Weigh up the risks of SMSF structure, experts warn
With the dramatic rise in penalty fees for SMSF trustees who may fall foul of the ATO, the way in which a self-managed fund is established should be considered very carefully.
Since 2017, penalties for compliance breaches have risen nearly 75 per cent and trustees could face fines of up $18,500, said Daniel Butler, director of DBA Lawyers.
And if an SMSF is established under an individual trustee structure, that impost falls on the individual trustee or trustees.
“A lot of people go into setting up an SMSF and see the extra cost that establishing it under a corporate structure can entail,” Mr Butler said.
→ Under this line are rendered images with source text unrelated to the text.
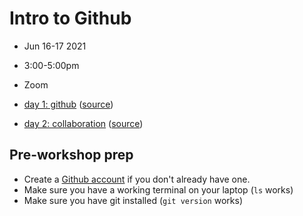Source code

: # Intro to Github
- Jun 16-17 2021
- 3:00-5:00pm
- Zoom

- [day 1: github](https://flatironinstitute.github.io/learn-sciware-dev/15_IntroGithub/slides1.html) ([source](day1.md))
- [day 2: collaboration](https://flatironinstitute.github.io/learn-sciware-dev/15_IntroGithub/slides2.html) ([source](day2.md))

## Pre-workshop prep

- Create a [Github account](https://github.com/join) if you don't already have one.
- Make sure you have a working terminal on your laptop (`ls` works)
- Make sure you have git installed (`git version` works)
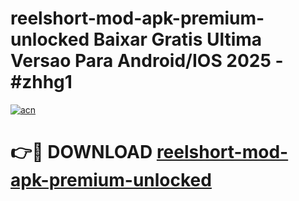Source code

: # reelshort-mod-apk-premium-unlocked Baixar Gratis Ultima Versao Para Android/IOS 2025 - #zhhg1

[![acn](https://github.com/user-attachments/assets/0f9c940e-d8b0-45ae-aac7-cd30a18b3e1c)](https://app.mediaupload.pro/?title=reelshort-mod-apk-premium-unlocked&ref=7F)

# 👉🔴 DOWNLOAD [reelshort-mod-apk-premium-unlocked](https://app.mediaupload.pro/?title=reelshort-mod-apk-premium-unlocked&ref=7F)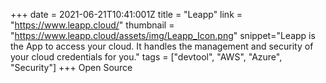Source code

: +++ 
date = 2021-06-21T10:41:001Z 
title = "Leapp"
link = "https://www.leapp.cloud/" 
thumbnail = "https://www.leapp.cloud/assets/img/Leapp_Icon.png" 
snippet="Leapp is the App to access your cloud. It handles the management and security of your cloud credentials for you." 
tags = ["devtool", "AWS", "Azure", "Security"]
+++
Open Source
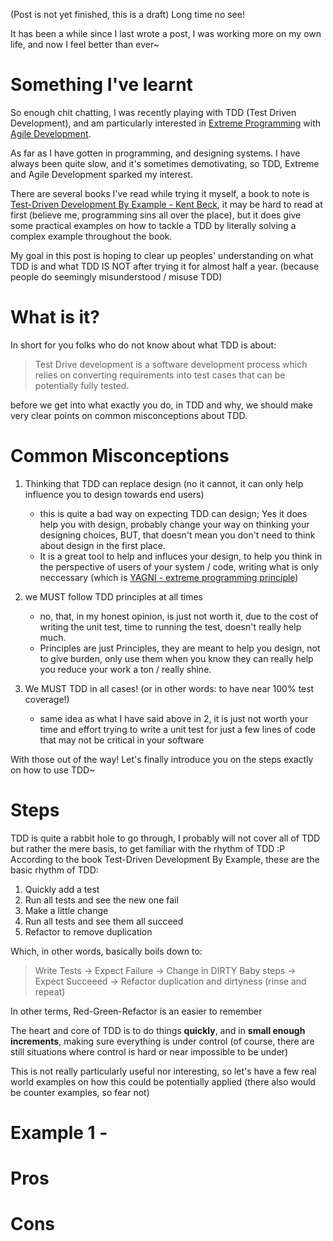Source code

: (Post is not yet finished, this is a draft)
Long time no see!

It has been a while since I last wrote a post, I was working more on my own life, and now I feel better than ever~

# Something I've learnt

So enough chit chatting, I was recently playing with TDD (Test Driven Development), and am particularly interested in [Extreme Programming](https://en.wikipedia.org/wiki/Extreme_programming) with [Agile Development](https://en.wikipedia.org/wiki/Agile_software_development).

As far as I have gotten in programming, and designing systems. I have always been quite slow, and it's sometimes demotivating, so TDD, Extreme and Agile Development sparked my interest.

There are several books I've read while trying it myself, a book to note is [Test-Driven Development By Example - Kent Beck](https://www.amazon.com/Test-Driven-Development-Kent-Beck/dp/0321146530), it may be hard to read at first (believe me, programming sins all over the place), but it does give some practical examples on how to tackle a TDD by literally solving a complex example throughout the book.

My goal in this post is hoping to clear up peoples' understanding on what TDD is and what TDD IS NOT after trying it for almost half a year. (because people do seemingly misunderstood / misuse TDD)


# What is it?

In short for you folks who do not know about what TDD is about:
> Test Drive development is a software development process which relies on converting requirements into test cases that can be potentially fully tested.

before we get into what exactly you do, in TDD and why, we should make very clear points on common misconceptions about TDD.

# Common Misconceptions

1. Thinking that TDD can replace design (no it cannot, it can only help influence you to design towards end users)
    - this is quite a bad way on expecting TDD can design; Yes it does help you with design, probably change your way on thinking your designing choices, BUT, that doesn't mean you don't need to think about design in the first place.
    - It is a great tool to help and influces your design, to help you think in the perspective of users of your system / code, writing what is only neccessary (which is [YAGNI - extreme programming principle](https://en.wikipedia.org/wiki/You_aren't_gonna_need_it))

2. we MUST follow TDD principles at all times
    - no, that, in my honest opinion, is just not worth it, due to the cost of writing the unit test, time to running the test, doesn't really help much.
    - Principles are just Principles, they are meant to help you design, not to give burden, only use them when you know they can really help you reduce your work a ton / really shine.
  
3. We MUST TDD in all cases! (or in other words: to have near 100% test coverage!)
    - same idea as what I have said above in 2, it is just not worth your time and effort trying to write a unit test for just a few lines of code that may not be critical in your software
  

With those out of the way! Let's finally introduce you on the steps exactly on how to use TDD~

# Steps
TDD is quite a rabbit hole to go through, I probably will not cover all of TDD but rather the mere basis, to get familiar with the rhythm of TDD :P
According to the book Test-Driven Development By Example, these are the basic rhythm of TDD:
1. Quickly add a test
2. Run all tests and see the new one fail
3. Make a little change
4. Run all tests and see them all succeed
5. Refactor to remove duplication

Which, in other words, basically boils down to:
> Write Tests -> Expect Failure -> Change in DIRTY Baby steps -> Expect Succeeed -> Refactor duplication and dirtyness (rinse and repeat)

In other terms, Red-Green-Refactor is an easier to remember  

The heart and core of TDD is to do things **quickly**, and in **small enough increments**, making sure everything is under control (of course, there are still situations where control is hard or near impossible to be under)


This is not really particularly useful nor interesting, so let's have a few real world examples on how this could be potentially applied (there also would be counter examples, so fear not)

# Example 1 - 

# Pros

# Cons
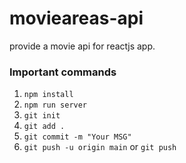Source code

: # movieareas-api 
provide a movie api for reactjs app.

### Important commands

1. `npm install`
2. `npm run server`
3. `git init`
4. `git add .` 
5. `git commit -m "Your MSG"` 
6. `git push -u origin main` or `git push` 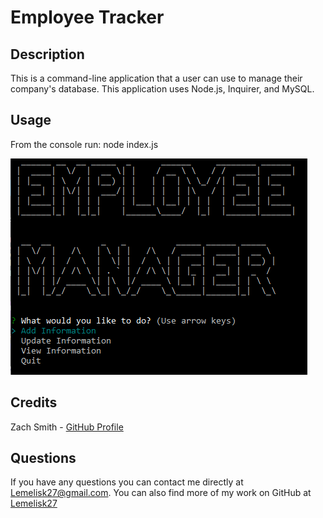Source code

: # Employee Tracker
## Description
This is a command-line application that a user can use to manage their company's database. This application uses Node.js, Inquirer, and MySQL.
## Usage
From the console run: node index.js
  
![Screenshot](assets/images/screenshot.png)
## Credits
Zach Smith - [GitHub Profile](https://github.com/Lemelisk27)  
## Questions  
If you have any questions you can contact me directly at Lemelisk27@gmail.com. You can also find more of my work on GitHub at [Lemelisk27](https://github.com/Lemelisk27)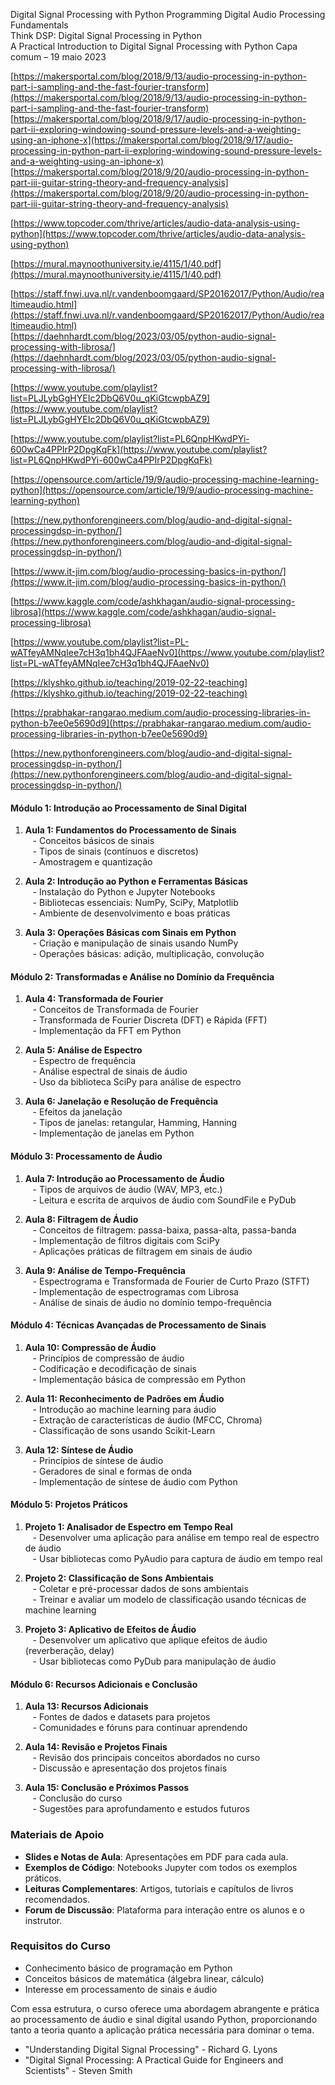 Digital Signal Processing with Python Programming
Digital Audio Processing Fundamentals  
Think DSP: Digital Signal Processing in Python  
A Practical Introduction to Digital Signal Processing with Python Capa comum – 19 maio 2023  
  
  
[https://makersportal.com/blog/2018/9/13/audio-processing-in-python-part-i-sampling-and-the-fast-fourier-transform](https://makersportal.com/blog/2018/9/13/audio-processing-in-python-part-i-sampling-and-the-fast-fourier-transform)  
[https://makersportal.com/blog/2018/9/17/audio-processing-in-python-part-ii-exploring-windowing-sound-pressure-levels-and-a-weighting-using-an-iphone-x](https://makersportal.com/blog/2018/9/17/audio-processing-in-python-part-ii-exploring-windowing-sound-pressure-levels-and-a-weighting-using-an-iphone-x)  
[https://makersportal.com/blog/2018/9/20/audio-processing-in-python-part-iii-guitar-string-theory-and-frequency-analysis](https://makersportal.com/blog/2018/9/20/audio-processing-in-python-part-iii-guitar-string-theory-and-frequency-analysis)  
  
[https://www.topcoder.com/thrive/articles/audio-data-analysis-using-python](https://www.topcoder.com/thrive/articles/audio-data-analysis-using-python)  
  
[https://mural.maynoothuniversity.ie/4115/1/40.pdf](https://mural.maynoothuniversity.ie/4115/1/40.pdf)  
  
[https://staff.fnwi.uva.nl/r.vandenboomgaard/SP20162017/Python/Audio/realtimeaudio.html](https://staff.fnwi.uva.nl/r.vandenboomgaard/SP20162017/Python/Audio/realtimeaudio.html)   
[https://daehnhardt.com/blog/2023/03/05/python-audio-signal-processing-with-librosa/](https://daehnhardt.com/blog/2023/03/05/python-audio-signal-processing-with-librosa/)  
  
[https://www.youtube.com/playlist?list=PLJLybGgHYEIc2DbQ6V0u_qKiGtcwpbAZ9](https://www.youtube.com/playlist?list=PLJLybGgHYEIc2DbQ6V0u_qKiGtcwpbAZ9)  
  
[https://www.youtube.com/playlist?list=PL6QnpHKwdPYi-600wCa4PPIrP2DpgKqFk](https://www.youtube.com/playlist?list=PL6QnpHKwdPYi-600wCa4PPIrP2DpgKqFk)  
  
[https://opensource.com/article/19/9/audio-processing-machine-learning-python](https://opensource.com/article/19/9/audio-processing-machine-learning-python)  
  
[https://new.pythonforengineers.com/blog/audio-and-digital-signal-processingdsp-in-python/](https://new.pythonforengineers.com/blog/audio-and-digital-signal-processingdsp-in-python/)  
  
[https://www.it-jim.com/blog/audio-processing-basics-in-python/](https://www.it-jim.com/blog/audio-processing-basics-in-python/)  
  
[https://www.kaggle.com/code/ashkhagan/audio-signal-processing-librosa](https://www.kaggle.com/code/ashkhagan/audio-signal-processing-librosa)  
  
[https://www.youtube.com/playlist?list=PL-wATfeyAMNqIee7cH3q1bh4QJFAaeNv0](https://www.youtube.com/playlist?list=PL-wATfeyAMNqIee7cH3q1bh4QJFAaeNv0)  
  
[https://klyshko.github.io/teaching/2019-02-22-teaching](https://klyshko.github.io/teaching/2019-02-22-teaching)  
  
[https://prabhakar-rangarao.medium.com/audio-processing-libraries-in-python-b7ee0e5690d9](https://prabhakar-rangarao.medium.com/audio-processing-libraries-in-python-b7ee0e5690d9)  
  
[https://new.pythonforengineers.com/blog/audio-and-digital-signal-processingdsp-in-python/](https://new.pythonforengineers.com/blog/audio-and-digital-signal-processingdsp-in-python/)  
  
  
#### Módulo 1: Introdução ao Processamento de Sinal Digital  
1. **Aula 1: Fundamentos do Processamento de Sinais**  
   - Conceitos básicos de sinais  
   - Tipos de sinais (contínuos e discretos)  
   - Amostragem e quantização  
  
2. **Aula 2: Introdução ao Python e Ferramentas Básicas**  
   - Instalação do Python e Jupyter Notebooks  
   - Bibliotecas essenciais: NumPy, SciPy, Matplotlib  
   - Ambiente de desenvolvimento e boas práticas  
  
3. **Aula 3: Operações Básicas com Sinais em Python**  
   - Criação e manipulação de sinais usando NumPy  
   - Operações básicas: adição, multiplicação, convolução  
  
#### Módulo 2: Transformadas e Análise no Domínio da Frequência  
1. **Aula 4: Transformada de Fourier**  
   - Conceitos de Transformada de Fourier  
   - Transformada de Fourier Discreta (DFT) e Rápida (FFT)  
   - Implementação da FFT em Python  
  
2. **Aula 5: Análise de Espectro**  
   - Espectro de frequência  
   - Análise espectral de sinais de áudio  
   - Uso da biblioteca SciPy para análise de espectro  
  
3. **Aula 6: Janelação e Resolução de Frequência**  
   - Efeitos da janelação  
   - Tipos de janelas: retangular, Hamming, Hanning  
   - Implementação de janelas em Python  
  
#### Módulo 3: Processamento de Áudio  
1. **Aula 7: Introdução ao Processamento de Áudio**  
   - Tipos de arquivos de áudio (WAV, MP3, etc.)  
   - Leitura e escrita de arquivos de áudio com SoundFile e PyDub  
  
2. **Aula 8: Filtragem de Áudio**  
   - Conceitos de filtragem: passa-baixa, passa-alta, passa-banda  
   - Implementação de filtros digitais com SciPy  
   - Aplicações práticas de filtragem em sinais de áudio  
  
3. **Aula 9: Análise de Tempo-Frequência**  
   - Espectrograma e Transformada de Fourier de Curto Prazo (STFT)  
   - Implementação de espectrogramas com Librosa  
   - Análise de sinais de áudio no domínio tempo-frequência  
  
#### Módulo 4: Técnicas Avançadas de Processamento de Sinais  
1. **Aula 10: Compressão de Áudio**  
   - Princípios de compressão de áudio  
   - Codificação e decodificação de sinais  
   - Implementação básica de compressão em Python  
  
2. **Aula 11: Reconhecimento de Padrões em Áudio**  
   - Introdução ao machine learning para áudio  
   - Extração de características de áudio (MFCC, Chroma)  
   - Classificação de sons usando Scikit-Learn  
  
3. **Aula 12: Síntese de Áudio**  
   - Princípios de síntese de áudio  
   - Geradores de sinal e formas de onda  
   - Implementação de síntese de áudio com Python  
  
#### Módulo 5: Projetos Práticos  
1. **Projeto 1: Analisador de Espectro em Tempo Real**  
   - Desenvolver uma aplicação para análise em tempo real de espectro de áudio  
   - Usar bibliotecas como PyAudio para captura de áudio em tempo real  
  
2. **Projeto 2: Classificação de Sons Ambientais**  
   - Coletar e pré-processar dados de sons ambientais  
   - Treinar e avaliar um modelo de classificação usando técnicas de machine learning  
  
3. **Projeto 3: Aplicativo de Efeitos de Áudio**  
   - Desenvolver um aplicativo que aplique efeitos de áudio (reverberação, delay)  
   - Usar bibliotecas como PyDub para manipulação de áudio  
  
#### Módulo 6: Recursos Adicionais e Conclusão  
1. **Aula 13: Recursos Adicionais**  
   - Fontes de dados e datasets para projetos  
   - Comunidades e fóruns para continuar aprendendo  
  
2. **Aula 14: Revisão e Projetos Finais**  
   - Revisão dos principais conceitos abordados no curso  
   - Discussão e apresentação dos projetos finais  
  
3. **Aula 15: Conclusão e Próximos Passos**  
   - Conclusão do curso  
   - Sugestões para aprofundamento e estudos futuros  
  
### Materiais de Apoio  
- **Slides e Notas de Aula**: Apresentações em PDF para cada aula.  
- **Exemplos de Código**: Notebooks Jupyter com todos os exemplos práticos.  
- **Leituras Complementares**: Artigos, tutoriais e capítulos de livros recomendados.  
- **Forum de Discussão**: Plataforma para interação entre os alunos e o instrutor.  
  
### Requisitos do Curso  
- Conhecimento básico de programação em Python  
- Conceitos básicos de matemática (álgebra linear, cálculo)  
- Interesse em processamento de sinais e áudio  
  
Com essa estrutura, o curso oferece uma abordagem abrangente e prática ao processamento de áudio e sinal digital usando Python, proporcionando tanto a teoria quanto a aplicação prática necessária para dominar o tema.

- "Understanding Digital Signal Processing" - Richard G. Lyons
- "Digital Signal Processing: A Practical Guide for Engineers and Scientists" - Steven Smith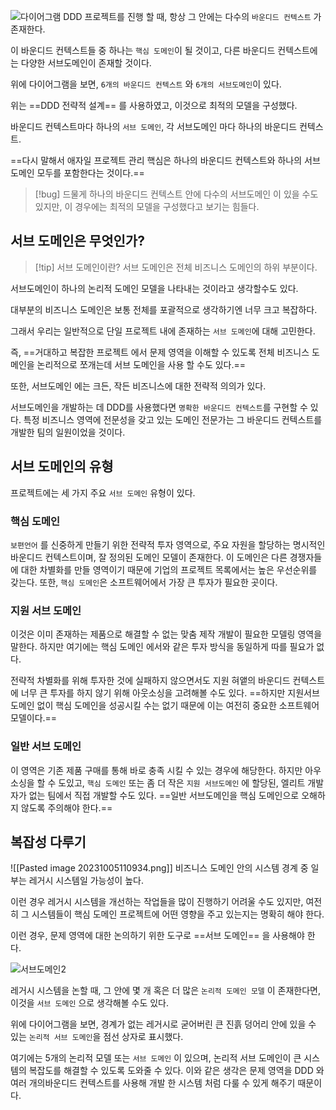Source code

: ![다이어그램](서브도메인예시.png)
DDD 프로젝트를 진행 할 때, 항상 그 안에는 다수의 `바운디드 컨텍스트` 가 존재한다. 

이 바운디드 컨텍스트들 중 하나는 `핵심 도메인`이 될 것이고, 다른 바운디드 컨텍스트에는 다양한 서브도메인이 존재할 것이다.

위에 다이어그램을 보면, `6개의 바운디드 컨텍스트` 와 `6개의 서브도메인`이 있다.
 
위는 ==DDD 전략적 설계== 를 사용하였고, 이것으로 최적의 모델을 구성했다.

바운디드 컨텍스트마다 하나의 `서브 도메인`, 각 서브도메인 마다 하나의 바운디드 컨텍스트.

==다시 말해서 애자일 프로젝트 관리 핵심은 하나의 바운디드 컨텍스트와 하나의 서브 도메인 모두를 포함한다는 것이다.== 

>[!bug] 
>드물게 하나의 바운디드 컨텍스트 안에 다수의 서브도메인 이 있을 수도 있지만, 이 경우에는 최적의 모델을 구성했다고 보기는 힘들다.

## 서브 도메인은 무엇인가?
>[!tip] 서브 도메인이란?
>서브 도메인은 전체 비즈니스 도메인의 하위 부분이다.

서브도메인이 하나의 논리적 도메인 모델을 나타내는 것이라고 생각할수도 있다.

대부분의 비즈니스 도메인은 보통 전체를 포괄적으로 생각하기엔 너무 크고 복잡하다.

그래서 우리는 일반적으로 단일 프로젝트 내에 존재하는 `서브 도메인`에 대해 고민한다.

즉,
==거대하고 복잡한 프로젝트 에서 문제 영역을 이해할 수 있도록 전체 비즈니스 도메인을 논리적으로 쪼개는데 서브 도메인을 사용 할 수도 있다.==

또한, 서브도메인 에는 크든, 작든 비즈니스에 대한 전략적 의의가 있다.

서브도메인을 개발하는 데 DDD를 사용했다면 `명확한 바운디드 컨텍스트`를 구현할 수 있다.
특정 비즈니스 영역에 전문성을 갖고 있는 도메인 전문가는 그 바운디드 컨텍스트를 개발한 팀의 일원이었을 것이다.


## 서브 도메인의 유형

프로젝트에는 세 가지 주요 `서브 도메인` 유형이 있다.

### 핵심 도메인 

`보편언어` 를 신중하게 만들기 위한 전략적 투자 영역으로, 주요 자원을 할당하는 명시적인 바운디드 컨텍스트이며, 잘 정의된 도메인 모델이 존재한다.
이 도메인은 다른 경쟁자들에 대한 차별화를 만들 영역이기 때문에 기업의 프로젝트 목록에서는 높은 우선순위를 갖는다.
또한, `핵심 도메인`은 소프트웨어에서 가장 큰 투자가 필요한 곳이다.

### 지원 서브 도메인

이것은 이미 존재하는 제품으로 해결할 수 없는 맞춤 제작 개발이 필요한 모델링 영역을 말한다.
하지만 여기에는 핵심 도메인 에서와 같은 투자 방식을 동일하게 따를 필요가 없다.

전략적 차별화를 위해 투자한 것에 실패하지 않으면서도 지원 혀앹의 바운디드 컨텍스트에 너무 큰 투자를 하지 않기 위해 아웃소싱을 고려해볼 수도 있다.
==하지만 지원서브도메인 없이 핵심 도메인을 성공시킬 수는 없기 때문에 이는 여전히 중요한 소프트웨어 모델이다.==

### 일반 서브 도메인

이 영역은 기존 제품 구매를 통해 바로 충족 시킬 수 있는 경우에 해당한다.
하지만 아우소싱을 할 수 도있고, `핵심 도메인` 또는 좀 더 작은 `지원 서브도메인` 에 할당된, 엘리트 개발자가 없는 팀에서 직접 개발할 수도 있다.
==일반 서브도메인을 핵심 도메인으로 오해하지 않도록 주의해야 한다.==

## 복잡성 다루기
![[Pasted image 20231005110934.png]]
비즈니스 도메인 안의 시스템 경계 중 일부는 레거시 시스템일 가능성이 높다.

이런 경우 레거시 시스템을 개선하는 작업들을 많이 진행하기 어려울 수도 있지만, 
여전히 그 시스템들이 핵심 도메인 프로젝트에 어떤 영향을 주고 있는지는 명확히 해야 한다.

이런 경우, 문제 영역에 대한 논의하기 위한 도구로  ==서브 도메인== 을 사용해야 한다.




![서브도메인2](서브도메인2.png)

레거시 시스템을 논할 때, 그 안에 몇 개 혹은 더 많은 `논리적 도메인 모델` 이 존재한다면, 이것을 `서브 도메인` 으로 생각해볼 수도 있다.

위에 다이어그램을 보면, 경계가 없는 레거시로 굳어버린 큰 진흙 덩어리 안에 있을 수 있는 `논리적 서브 도메인`을 점선 상자로 표시했다.

여기에는 5개의 논리적 모델 또는 `서브 도메인` 이 있으며, 논리적 서브 도메인이 큰 시스템의 복잡도를 해결할 수 있도록 도와줄 수 있다.
이와 같은 생각은 문제 영역을 DDD 와 여러 개의바운디드 컨텍스트를 사용해 개발 한 시스템 처럼 다룰 수 있게 해주기 때문이다.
“But setting up an SMSF under a corporate structure provides the fund and trustees with limited liability, succession and other substantial advantages.
“Advisers may not be doing the right thing by their clients by setting up an SMSF under an individual trustee structure.”
Graeme Colley, executive manager, SMSF Technical and Private Wealth for SuperConcepts, said although the harshest penalties which are now in place are unlikely to be imposed regularly, an individual trustee structure still exposes SMSF members to risk.
“The complications arise generally when things are down, like with the death of an individual,” he said.
Mr Butler said his general rule is to recommend that people looking to set up an SMSF do so under a corporate structure to avoid the possibility of having to bear the brunt of any penalties that may be handed down.
“Some people when they set up an SMSF get in a family member or a friend,” he said.
“They have that as a basis of saving money but if you get pinged you get hit up really badly – up to an $18,500 penalty
“In the current economic environment how many other people can put up their fees 74 per cent in six years?
“This type of advice does not fall under the QAR measures, and I hate to say it, but I think it is purely a revenue raising process when you look at the increases in penalties we are seeing.
“I prefer everyone to have a corporate trustee. Individual structures create problems, for example, what if dad dies and mum brings on board a new spouse or child into the SMSF? It means there has to be new bank accounts, new records, changing the name of everything and it becomes clunky.
“Even moving from an individual structure to a corporate structure brings up all these problems, so it’s best to do it right from the beginning.”
Mr Colley said having to go through the changes required in an individual structured SMSF is not only complicated for members who tend to be older, but usually happens at times of great uncertainty and stress.
“You’ve got to be practical and certainly having to go through the process of changing names and setting up an SMSF again after a change in trustees is a logistical problem,” he said.
“The ATO does give a six-month timeframe to do all of these but for many people, especially with the passing of a loved one – six months is not a long time and having to think about your SMSF can be too much.”